When a Superpower Barks, Dictators Bite
POLITICAL SCIENCES |

When a Superpower Barks, Dictators Bite

THREATENING TO TOPPLE AUTOCRATS TOO OFTEN BACKFIRES, ACCORDING TO RESEARCH BY LIVIO DI LONARDO. REGIMES REACT BY INVESTING MORE IN SECURITY AND CRUSHING OPPOSITIONS IDEOLOGICALLY CLOSE TO THE FOREIGN POWER. IDEOLOGICALLY DISTANT OPPOSITIONS, ON THE CONTRARY, ARE SPARED

While most people acknowledge the inherent wickedness of politically motivated military interventions in other countries, politicians have often upheld the logic of realpolitik to justify toppling mischievous regimes or threatening to do so. Acting this way could deter dictators from an awful lot of misbehaving, they claim. In his latest paper, appeared on the American Political Science Review, Livio Di Lonardo, Assistant Professor of Political Science at Bocconi, argues against that logic.
 
If anything, the grip on power of autocrats is made stronger by the threat of possible military interventions from a foreign state.

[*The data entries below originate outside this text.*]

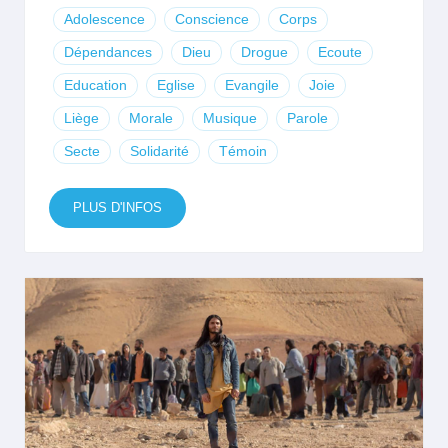
Adolescence
Conscience
Corps
Dépendances
Dieu
Drogue
Ecoute
Education
Eglise
Evangile
Joie
Liège
Morale
Musique
Parole
Secte
Solidarité
Témoin
PLUS D'INFOS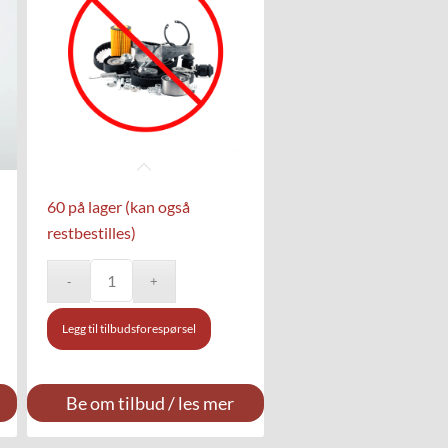
60 på lager (kan også
restbestilles)
Legg til tilbudsforespørsel
Be om tilbud / les mer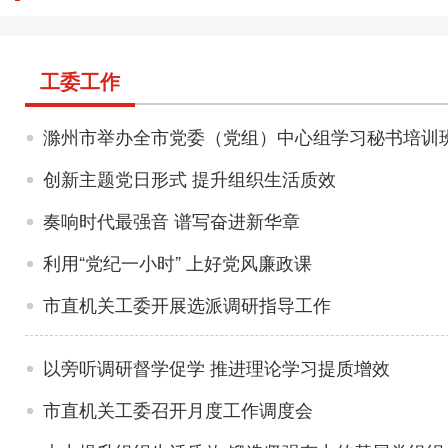
工委工作
滁州市举办全市党委（党组）中心组学习秘书培训
创新主题党日形式 提升组织生活质效
奏响时代最强音 谱写奋进新华章
利用“党纪一小时” 上好党风廉政课
市直机关工委开展选派调研指导工作
以旁听调研督学促学 推进理论学习提质增效
市直机关工委召开月度工作调度会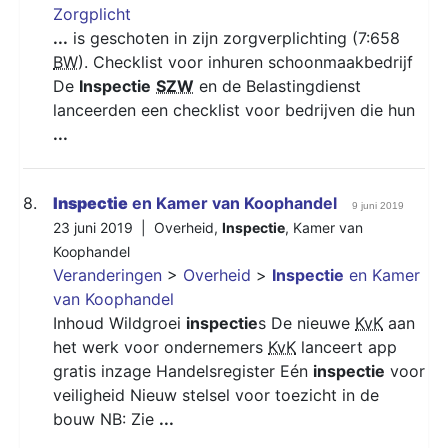
Zorgplicht
...
is geschoten in zijn zorgverplichting (7:658
BW
). Checklist voor inhuren schoonmaakbedrijf
De
Inspectie
SZW
en de Belastingdienst
lanceerden een checklist voor bedrijven die hun
...
8.
Inspectie
en Kamer van Koophandel
9 juni 2019
23 juni 2019 |
Overheid
,
Inspectie
,
Kamer van
Koophandel
Veranderingen
>
Overheid
>
Inspectie
en Kamer
van Koophandel
Inhoud Wildgroei
inspectie
s De nieuwe
KvK
aan
het werk voor ondernemers
KvK
lanceert app
gratis inzage Handelsregister Eén
inspectie
voor
veiligheid Nieuw stelsel voor toezicht in de
bouw NB: Zie
...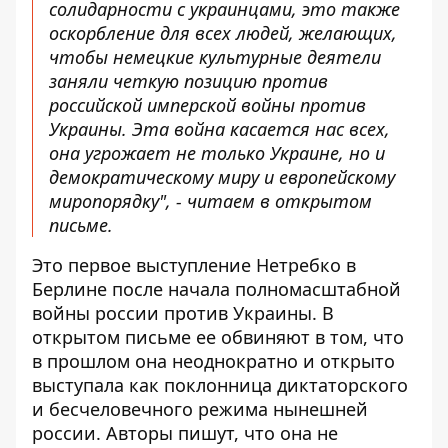
солидарности с украинцами, это также
оскорбление для всех людей, желающих,
чтобы немецкие культурные деятели
заняли четкую позицию против
российской имперской войны против
Украины. Эта война касается нас всех,
она угрожает не только Украине, но и
демократическому миру и европейскому
миропорядку", - читаем в открытом
письме.
Это первое выступление Нетребко в
Берлине после начала полномасштабной
войны россии против Украины. В
открытом письме ее обвиняют в том, что
в прошлом она неоднократно и открыто
выступала как поклонница диктаторского
и бесчеловечного режима нынешней
россии. Авторы пишут, что она не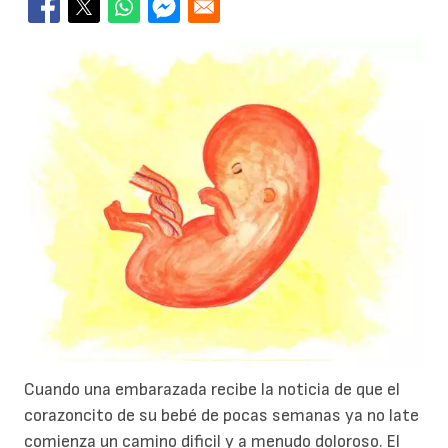
Cuando una embarazada recibe la noticia de que el
corazoncito de su bebé de pocas semanas ya no late
comienza un camino dificil y a menudo doloroso. El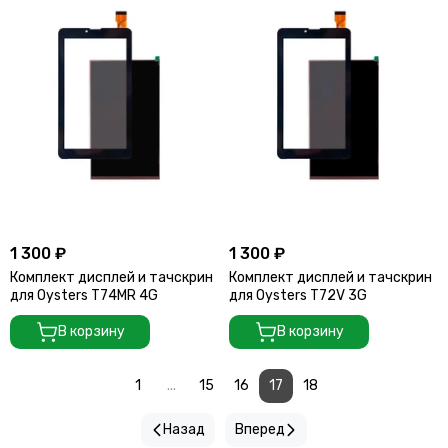
1 300 ₽
1 300 ₽
Комплект дисплей и тачскрин
Комплект дисплей и тачскрин
для Oysters T74MR 4G
для Oysters T72V 3G
В корзину
В корзину
1
...
15
16
17
18
Назад
Вперед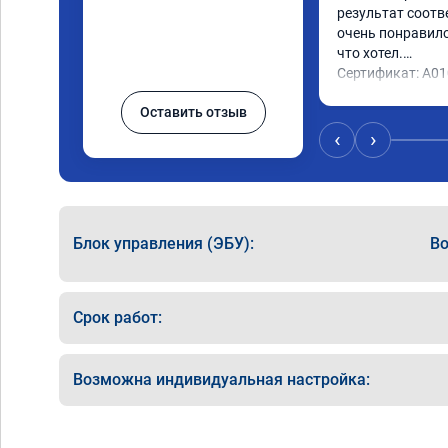
результат соотв
очень понравилос
что хотел.

Сертификат: A0
Оставить отзыв
‹
›
Блок управления (ЭБУ):
Bo
Срок работ:
Возможна индивидуальная настройка:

By the same token, the opposition groups that such foreign state hopes to protect end up being more oppressed compared to the scenario where the threat of external intervention did not exist. Conversely, when various opposition groups exist, both distant and close to the foreign power, the distant ones (imagine ISIS and the USA in the Syrian context) enjoy a lower level of repression when a credible threat to the regime is present.
 
To demonstrate this, Professor Di Lonardo employs a quite sophisticated formal model which compares two scenarios in which a rogue leader chooses a preferred level of internal security (or oppression of the opposition) able to guarantee him/her survival in government, given the strength of the opposition groups and the cost that a foreign actor has to sustain to get involved in the autocrats’ affairs. In the first scenario, the dictator makes his choice without the presence of a foreign threat, whereas in the second scenario he/she knows that a foreign power is thinking about intervening. The difference in equilibria between the two scenarios delivers quite interesting results, especially when including an ideologically aligned or misaligned opposition group.
 
Firstly, we know that the survival in power of an autocrat depends on the level of investment in security that he chooses. When a foreign actor is included in the model, the dictator has to put in place a level of security that not only protects him from the opposition but also from the external power. The higher the security level, the more costly the intervention becomes for the third power. Obviously, if the level of security needed to deter the external power is lower than the one needed to deter the challenges from the internal opposition, the dictator will not lower its security investment because he would risk being ousted at home. In the opposite case, the dictator will not hesitate to raise his security investment to a level where he can both deter the internal and external opposition. Therefore, the presence of a security threat can increase the level of internal repression, but it can never decrease it. As such, it can only make the dictator’s hold on power stronger, never weaker.
 
Secondly, the threat of foreign intervention can be similarly inconvenient for those oppositions that the foreign actor actually likes. The dictator knows that when there is a likeable opposition ready to take power, the foreign actor is very much willing to intervene and get it done quickly. Therefore, more domestic security is needed. However, when the foreign actor knows that if they topple him, another (possibly worse) opposition is likely to take power (let’s say ISIS in Syria), they’ll probably think twice before intervening. As such, the survival of a nasty opposition group becomes unexpectedly vital for the dictator. This could explain why Assad focused his military actions against the most “western-friendly” oppositions rather than against ISIS or Al-Nusra. He wagered that the USA wouldn’t have taken the risk to get rid of Assad only to see extremists in power in a few years.
 
Di Lonardo, L., Sun, J. S., & Tyson, S. A. (2020). “Autocratic Stability in the Shadow of Foreign Threats”. American Political Science Review114(4), 1247-1265. DOI: 10.1017/S0003055420000489.